* Material provided
____________
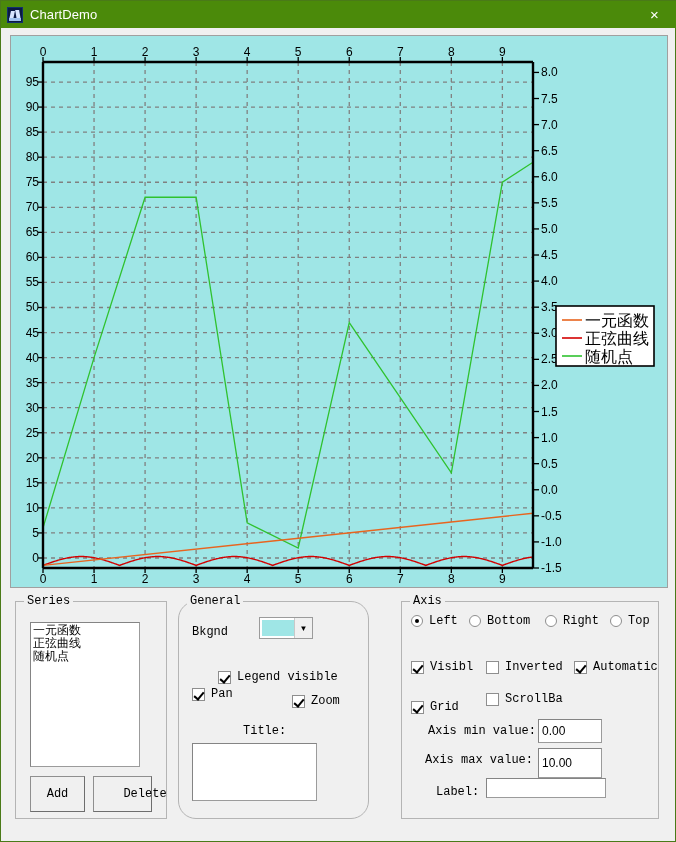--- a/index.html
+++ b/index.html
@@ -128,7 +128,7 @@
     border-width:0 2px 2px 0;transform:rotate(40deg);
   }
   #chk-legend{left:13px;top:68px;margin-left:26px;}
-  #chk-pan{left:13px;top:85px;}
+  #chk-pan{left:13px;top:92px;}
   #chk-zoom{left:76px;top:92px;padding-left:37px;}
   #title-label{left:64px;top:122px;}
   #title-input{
____________
* What to work on
Copy every line in the entries above that has the string "title" in it.

* Response below
   #title-label{left:64px;top:122px;}
   #title-input{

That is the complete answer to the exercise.